Every now and again I come upon a self-driving car (or fully automated vehicle, or FAV) puff piece. Here’s Robin Chase—of the Cambridgeport Chases—talking about how we’ll have fully automated vehicles zipping around and shuttling us places in a matter of years. Here’s the AtlanticCities talking about the steps that will be taken to give us FAVs in a very matter-of-fact way. Look, Google has one, right here! And Bridj (a press-grabbing start-up about which I am a tad skeptical—that’s for another day) predicts we’ll have shared, automated vans carting us around in no time. Won’t it be great when we’re all driving FAVs?

I’m skeptical. The main premise of four wheels and an internal combustion engine is 110 years old and hasn’t really changed.

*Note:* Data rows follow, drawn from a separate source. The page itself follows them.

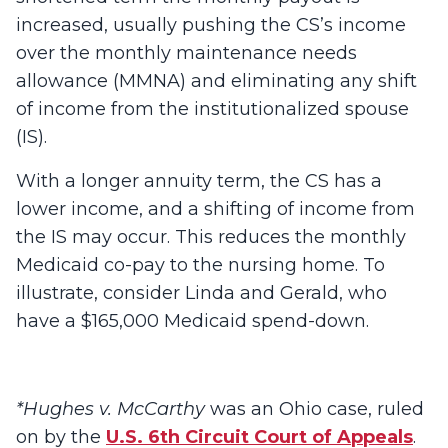
increased, usually pushing the CS’s income
over the monthly maintenance needs
allowance (MMNA) and eliminating any shift
of income from the institutionalized spouse
(IS).
With a longer annuity term, the CS has a
lower income, and a shifting of income from
the IS may occur. This reduces the monthly
Medicaid co-pay to the nursing home. To
illustrate, consider Linda and Gerald, who
have a $165,000 Medicaid spend-down.
*Hughes v. McCarthy
was an Ohio case, ruled
on by the
U.S. 6
th
Circuit Court of Appeals
.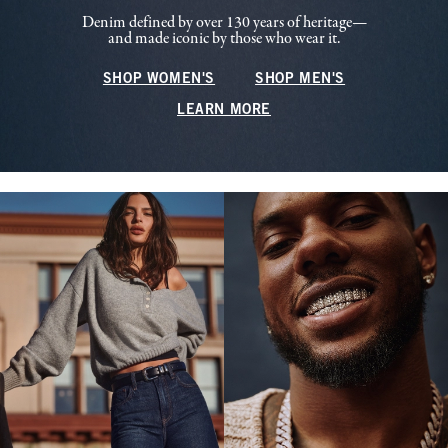
Denim defined by over 130 years of heritage—
and made iconic by those who wear it.
SHOP WOMEN'S
SHOP MEN'S
LEARN MORE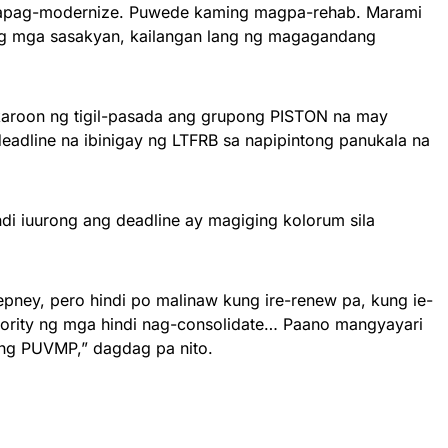
apag-modernize. Puwede kaming magpa-rehab. Marami
g mga sasakyan, kailangan lang ng magagandang
roon ng tigil-pasada ang grupong PISTON na may
eadline na ibinigay ng LTFRB sa napipintong panukala na
hindi iuurong ang deadline ay magiging kolorum sila
pney, pero hindi po malinaw kung ire-renew pa, kung ie-
thority ng mga hindi nag-consolidate… Paano mangyayari
ng PUVMP,” dagdag pa nito.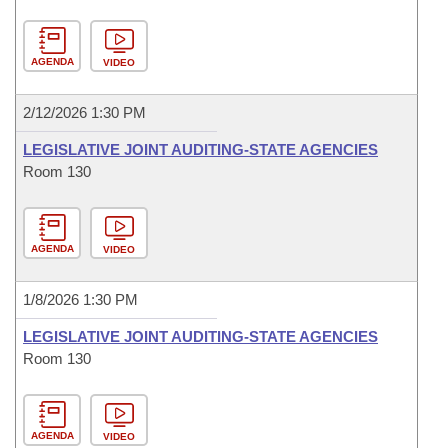
AGENDA
VIDEO
2/12/2026 1:30 PM
LEGISLATIVE JOINT AUDITING-STATE AGENCIES
Room 130
AGENDA
VIDEO
1/8/2026 1:30 PM
LEGISLATIVE JOINT AUDITING-STATE AGENCIES
Room 130
AGENDA
VIDEO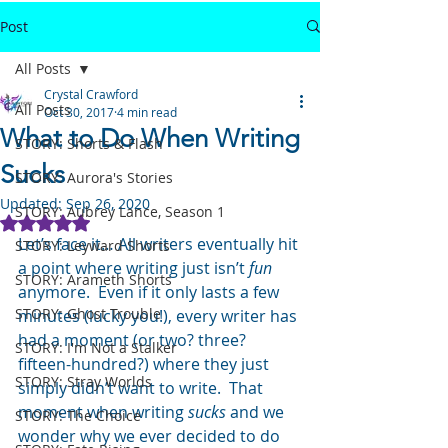
Post
All Posts
Crystal Crawford
All Posts
Oct 30, 2017
4 min read
What to Do When Writing
STORY: Shorts & Flash
Sucks
STORY: Aurora's Stories
Updated:
Sep 26, 2020
STORY: Aubrey Lance, Season 1
Rated NaN out of 5 stars.
Let’s face it… All writers eventually hit 
STORY: Leyward Shorts
a point where writing just isn’t 
fun
STORY: Arameth Shorts
anymore.  Even if it only lasts a few 
STORY: Ghost Trouble
minutes (lucky you!), every writer has 
had a moment (or two? three? 
STORY: I'm Not a Stalker
fifteen-hundred?) where they just 
STORY: Stray Worlds
simply didn’t want to write.  That 
moment when writing 
sucks
 and we 
STORY: The Choice
wonder why we ever decided to do 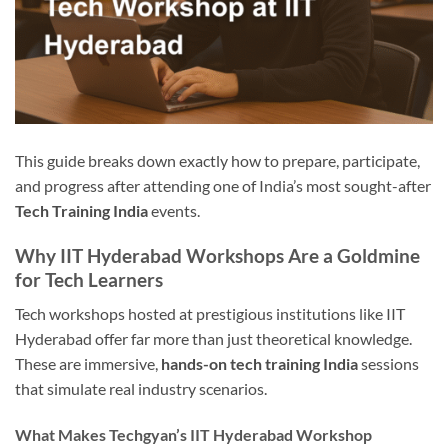
This guide breaks down exactly how to prepare, participate,
and progress after attending one of India’s most sought-after
Tech Training India
events.
Why IIT Hyderabad Workshops Are a Goldmine
for Tech Learners
Tech workshops hosted at prestigious institutions like IIT
Hyderabad offer far more than just theoretical knowledge.
These are immersive,
hands-on tech training India
sessions
that simulate real industry scenarios.
What Makes Techgyan’s IIT Hyderabad Workshop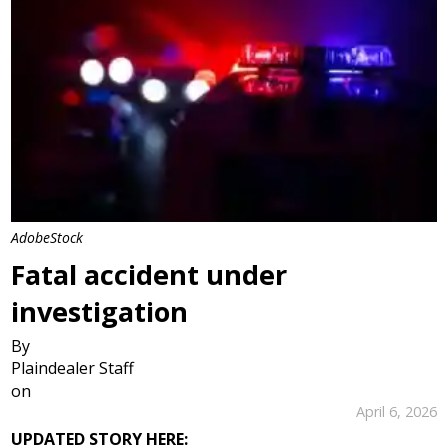
AdobeStock
Fatal accident under
investigation
By
Plaindealer Staff
on
April 6, 2026
UPDATED STORY HERE: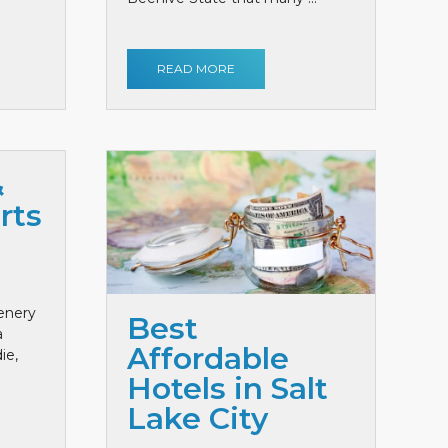
READ MORE
&
rts
cenery
Best
a
Affordable
ie,
Hotels in Salt
Lake City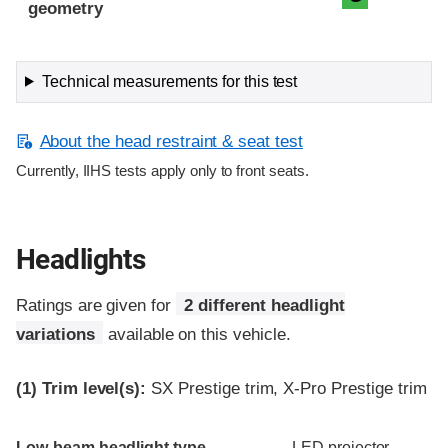
geometry
Technical measurements for this test
About the head restraint & seat test
Currently, IIHS tests apply only to front seats.
Headlights
Ratings are given for
2 different headlight
variations
available on this vehicle.
(1)
Trim level(s):
SX Prestige trim, X-Pro Prestige trim
Evaluation criteria
Rating
Low-beam headlight type
LED projector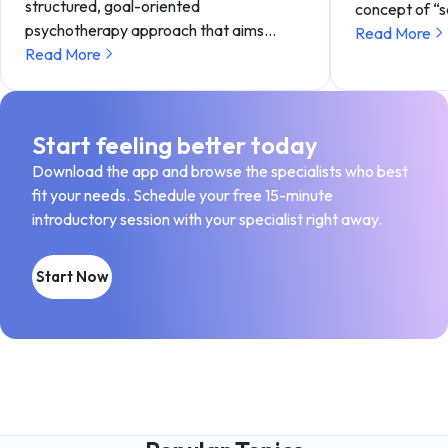
structured, goal-oriented
concept of “
psychotherapy approach that aims…
Read More
Read More
Start feeling better today
Download the app and browse the specialists who best
fit your needs. Schedule your free 15-minute
introductory session with your specialist right away.
Start Now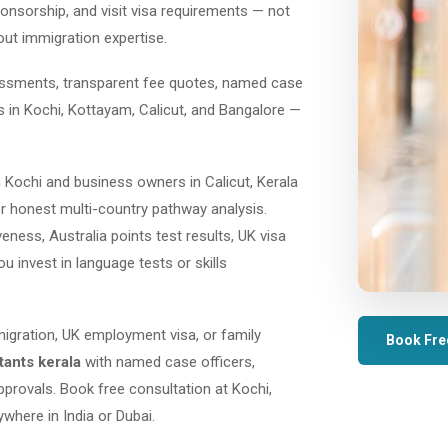
ponsorship, and visit visa requirements — not
out immigration expertise.
sessments, transparent fee quotes, named case
es in Kochi, Kottayam, Calicut, and Bangalore —
 Kochi and business owners in Calicut, Kerala
r honest multi-country pathway analysis.
ess, Australia points test results, UK visa
ou invest in language tests or skills
migration, UK employment visa, or family
Book Fre
tants kerala
with named case officers,
provals. Book free consultation at Kochi,
where in India or Dubai.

But technology is great, right? Surely it will solve this problem. Planes have autopilot, so why can’t cars.

Because planes have pilots, too. Jim Fallows had a piece recently about “what autopilot can’t do.” Autopilot doesn’t land planes, and in very adverse conditions, it can not compensate for things like gusts of winds from the side. The video he shows has pilots expertly guiding planes in at an angle, then straightening out just in time to touch down and not shear the wheels off. This is not something a computer program can do, because it requires a soft touch on the rudder—and knowledge that can’t really be programmed. 99% of the time, autopilot is great. But 99% of the time isn’t enough.

For FAVs, the same issue will arise. Sure, 99% of the time, a fully automated vehicle will do fine. And, yes, perhaps there will come a time when FAVs are allowed to be operated on certain limited-access stretches of roadway. But while it’s easy (well, not easy, but it’s relative) to code a car for the same few situations that come up over and over again, it’s a bit harder to solve the myriad issues that account for the other 1%, such as:

  • a patch of ice
  • a piece of debris
  • a bicyclist darting out between two cars
  • a pedestrian jaywalking
  • the proverbial child running after the bouncing ball
Autopilot for airplanes is designed for the easy-to-solve portions of a trip: the set-it-and-forget-it parts. But it still requires two pilots to keep an eye on things. And that’s on airplanes with triple redundancy built in everywhere. As long as cars ply public roadways and run on an ICE, they’ll need to have a human paying attention to the road ahead.

Most situations can be automated and controlled for. But driving—especially in cities—is not easily automated given a myriad of uncontrollable factors. For those situations, the human brain still is, by far, the most effective tool.